(Given entries Opens)
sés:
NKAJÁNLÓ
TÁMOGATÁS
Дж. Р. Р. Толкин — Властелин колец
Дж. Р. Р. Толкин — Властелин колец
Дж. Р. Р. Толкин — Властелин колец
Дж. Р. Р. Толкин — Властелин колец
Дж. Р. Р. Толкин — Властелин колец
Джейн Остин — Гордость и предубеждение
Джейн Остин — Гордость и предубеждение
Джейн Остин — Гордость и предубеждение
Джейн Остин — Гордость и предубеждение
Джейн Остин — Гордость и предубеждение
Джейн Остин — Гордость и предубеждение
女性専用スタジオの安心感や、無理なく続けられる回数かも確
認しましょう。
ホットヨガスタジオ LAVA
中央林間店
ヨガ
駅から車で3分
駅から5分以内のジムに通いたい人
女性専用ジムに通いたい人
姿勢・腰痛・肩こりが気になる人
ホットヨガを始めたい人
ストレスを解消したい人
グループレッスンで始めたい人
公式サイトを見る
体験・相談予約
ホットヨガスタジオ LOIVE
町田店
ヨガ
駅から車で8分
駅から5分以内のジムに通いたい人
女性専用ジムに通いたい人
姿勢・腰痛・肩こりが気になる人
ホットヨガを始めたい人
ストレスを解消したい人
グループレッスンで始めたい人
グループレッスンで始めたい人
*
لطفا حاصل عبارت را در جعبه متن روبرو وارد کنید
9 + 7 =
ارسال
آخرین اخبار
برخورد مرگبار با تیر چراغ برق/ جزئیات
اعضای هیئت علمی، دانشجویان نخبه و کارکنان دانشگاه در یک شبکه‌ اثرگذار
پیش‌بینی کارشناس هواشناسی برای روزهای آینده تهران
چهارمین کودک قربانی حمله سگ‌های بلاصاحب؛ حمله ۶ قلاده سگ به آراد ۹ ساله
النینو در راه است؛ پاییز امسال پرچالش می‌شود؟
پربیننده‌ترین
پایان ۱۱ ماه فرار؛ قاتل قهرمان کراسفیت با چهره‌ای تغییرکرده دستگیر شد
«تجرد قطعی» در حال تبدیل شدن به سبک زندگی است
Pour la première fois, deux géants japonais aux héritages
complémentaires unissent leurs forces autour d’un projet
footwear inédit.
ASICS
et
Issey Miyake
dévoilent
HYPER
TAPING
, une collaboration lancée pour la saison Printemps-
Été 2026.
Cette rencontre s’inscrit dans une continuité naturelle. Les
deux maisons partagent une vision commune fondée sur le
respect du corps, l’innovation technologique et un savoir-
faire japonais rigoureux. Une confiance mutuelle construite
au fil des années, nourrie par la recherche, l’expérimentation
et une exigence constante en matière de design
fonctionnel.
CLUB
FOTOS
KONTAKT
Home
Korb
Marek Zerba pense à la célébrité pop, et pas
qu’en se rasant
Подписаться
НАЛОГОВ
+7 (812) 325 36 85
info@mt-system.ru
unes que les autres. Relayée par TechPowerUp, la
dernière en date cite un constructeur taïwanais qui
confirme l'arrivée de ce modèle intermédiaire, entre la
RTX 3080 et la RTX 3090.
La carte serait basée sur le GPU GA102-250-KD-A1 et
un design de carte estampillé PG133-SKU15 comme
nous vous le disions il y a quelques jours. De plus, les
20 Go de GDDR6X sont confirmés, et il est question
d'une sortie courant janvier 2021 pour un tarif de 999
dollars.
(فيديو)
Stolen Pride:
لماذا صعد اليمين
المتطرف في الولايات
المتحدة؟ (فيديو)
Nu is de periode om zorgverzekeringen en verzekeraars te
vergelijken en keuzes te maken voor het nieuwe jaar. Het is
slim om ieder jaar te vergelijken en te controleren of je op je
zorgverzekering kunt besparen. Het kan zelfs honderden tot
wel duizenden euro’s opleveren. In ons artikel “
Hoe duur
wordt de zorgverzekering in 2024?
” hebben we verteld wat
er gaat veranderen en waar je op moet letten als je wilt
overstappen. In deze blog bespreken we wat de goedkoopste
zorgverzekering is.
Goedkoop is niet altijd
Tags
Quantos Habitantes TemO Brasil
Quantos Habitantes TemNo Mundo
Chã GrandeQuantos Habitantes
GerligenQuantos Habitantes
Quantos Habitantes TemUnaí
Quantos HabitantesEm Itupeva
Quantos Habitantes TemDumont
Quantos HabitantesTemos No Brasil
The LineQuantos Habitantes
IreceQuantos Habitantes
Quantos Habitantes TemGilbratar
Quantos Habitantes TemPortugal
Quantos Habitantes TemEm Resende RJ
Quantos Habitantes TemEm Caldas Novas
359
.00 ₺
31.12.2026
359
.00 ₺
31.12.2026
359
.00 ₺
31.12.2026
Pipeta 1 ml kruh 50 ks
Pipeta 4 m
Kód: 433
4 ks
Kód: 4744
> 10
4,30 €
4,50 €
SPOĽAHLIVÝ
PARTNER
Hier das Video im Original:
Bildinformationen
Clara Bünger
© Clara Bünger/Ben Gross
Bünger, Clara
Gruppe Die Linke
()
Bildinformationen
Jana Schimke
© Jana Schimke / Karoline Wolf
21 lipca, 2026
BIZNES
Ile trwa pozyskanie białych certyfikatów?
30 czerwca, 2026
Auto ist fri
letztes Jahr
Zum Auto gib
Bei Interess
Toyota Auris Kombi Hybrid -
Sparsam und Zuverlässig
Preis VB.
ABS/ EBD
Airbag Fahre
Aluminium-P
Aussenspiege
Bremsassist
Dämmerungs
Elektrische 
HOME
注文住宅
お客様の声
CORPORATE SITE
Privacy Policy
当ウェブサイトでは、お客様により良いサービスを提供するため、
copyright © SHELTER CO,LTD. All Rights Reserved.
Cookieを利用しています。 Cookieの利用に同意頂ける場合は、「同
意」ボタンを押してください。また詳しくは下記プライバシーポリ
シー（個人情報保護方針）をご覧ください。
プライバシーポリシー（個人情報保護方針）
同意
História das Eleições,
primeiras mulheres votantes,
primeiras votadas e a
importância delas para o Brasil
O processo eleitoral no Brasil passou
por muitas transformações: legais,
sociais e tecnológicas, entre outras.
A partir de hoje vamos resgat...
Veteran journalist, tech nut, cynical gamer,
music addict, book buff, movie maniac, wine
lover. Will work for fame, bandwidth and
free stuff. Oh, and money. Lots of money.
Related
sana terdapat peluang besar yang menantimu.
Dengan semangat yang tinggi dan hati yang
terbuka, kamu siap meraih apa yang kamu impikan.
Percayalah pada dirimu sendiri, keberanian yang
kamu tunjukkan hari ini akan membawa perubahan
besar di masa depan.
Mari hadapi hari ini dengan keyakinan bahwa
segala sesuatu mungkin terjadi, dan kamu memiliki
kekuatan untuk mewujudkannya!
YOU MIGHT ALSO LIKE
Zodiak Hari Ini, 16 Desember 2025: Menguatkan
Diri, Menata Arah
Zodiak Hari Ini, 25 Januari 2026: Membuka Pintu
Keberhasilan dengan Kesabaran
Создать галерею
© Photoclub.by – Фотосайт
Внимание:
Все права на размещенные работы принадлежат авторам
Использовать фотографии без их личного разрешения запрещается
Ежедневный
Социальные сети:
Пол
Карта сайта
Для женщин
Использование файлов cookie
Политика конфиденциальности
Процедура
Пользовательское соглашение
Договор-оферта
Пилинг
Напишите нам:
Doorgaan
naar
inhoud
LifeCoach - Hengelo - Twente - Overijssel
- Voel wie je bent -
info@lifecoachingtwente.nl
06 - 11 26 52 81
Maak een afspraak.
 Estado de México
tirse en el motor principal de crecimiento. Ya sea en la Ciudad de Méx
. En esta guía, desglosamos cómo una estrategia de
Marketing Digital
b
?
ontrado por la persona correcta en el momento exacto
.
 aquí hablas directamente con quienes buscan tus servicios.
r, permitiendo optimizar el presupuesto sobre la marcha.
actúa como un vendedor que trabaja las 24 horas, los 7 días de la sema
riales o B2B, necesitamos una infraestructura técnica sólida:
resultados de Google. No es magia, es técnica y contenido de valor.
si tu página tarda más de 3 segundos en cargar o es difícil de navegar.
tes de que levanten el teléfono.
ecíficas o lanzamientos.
(Given entries Closes)
◆ **Task objective**
Rewrite the rows from the start of the records through the line holding "faire japonais rigoureux.", inclusive, with "Властелин колец" replaced by "Хоббит" and everything else unchanged.

◆ **Answer for the task**
sés:
NKAJÁNLÓ
TÁMOGATÁS
Дж. Р. Р. Толкин — Хоббит
Дж. Р. Р. Толкин — Хоббит
Дж. Р. Р. Толкин — Хоббит
Дж. Р. Р. Толкин — Хоббит
Дж. Р. Р. Толкин — Хоббит
Джейн Остин — Гордость и предубеждение
Джейн Остин — Гордость и предубеждение
Джейн Остин — Гордость и предубеждение
Джейн Остин — Гордость и предубеждение
Джейн Остин — Гордость и предубеждение
Джейн Остин — Гордость и предубеждение
女性専用スタジオの安心感や、無理なく続けられる回数かも確
認しましょう。
ホットヨガスタジオ LAVA
中央林間店
ヨガ
駅から車で3分
駅から5分以内のジムに通いたい人
女性専用ジムに通いたい人
姿勢・腰痛・肩こりが気になる人
ホットヨガを始めたい人
ストレスを解消したい人
グループレッスンで始めたい人
公式サイトを見る
体験・相談予約
ホットヨガスタジオ LOIVE
町田店
ヨガ
駅から車で8分
駅から5分以内のジムに通いたい人
女性専用ジムに通いたい人
姿勢・腰痛・肩こりが気になる人
ホットヨガを始めたい人
ストレスを解消したい人
グループレッスンで始めたい人
グループレッスンで始めたい人
*
لطفا حاصل عبارت را در جعبه متن روبرو وارد کنید
9 + 7 =
ارسال
آخرین اخبار
برخورد مرگبار با تیر چراغ برق/ جزئیات
اعضای هیئت علمی، دانشجویان نخبه و کارکنان دانشگاه در یک شبکه‌ اثرگذار
پیش‌بینی کارشناس هواشناسی برای روزهای آینده تهران
چهارمین کودک قربانی حمله سگ‌های بلاصاحب؛ حمله ۶ قلاده سگ به آراد ۹ ساله
النینو در راه است؛ پاییز امسال پرچالش می‌شود؟
پربیننده‌ترین
پایان ۱۱ ماه فرار؛ قاتل قهرمان کراسفیت با چهره‌ای تغییرکرده دستگیر شد
«تجرد قطعی» در حال تبدیل شدن به سبک زندگی است
Pour la première fois, deux géants japonais aux héritages
complémentaires unissent leurs forces autour d’un projet
footwear inédit.
ASICS
et
Issey Miyake
dévoilent
HYPER
TAPING
, une collaboration lancée pour la saison Printemps-
Été 2026.
Cette rencontre s’inscrit dans une continuité naturelle. Les
deux maisons partagent une vision commune fondée sur le
respect du corps, l’innovation technologique et un savoir-
faire japonais rigoureux. Une confiance mutuelle construite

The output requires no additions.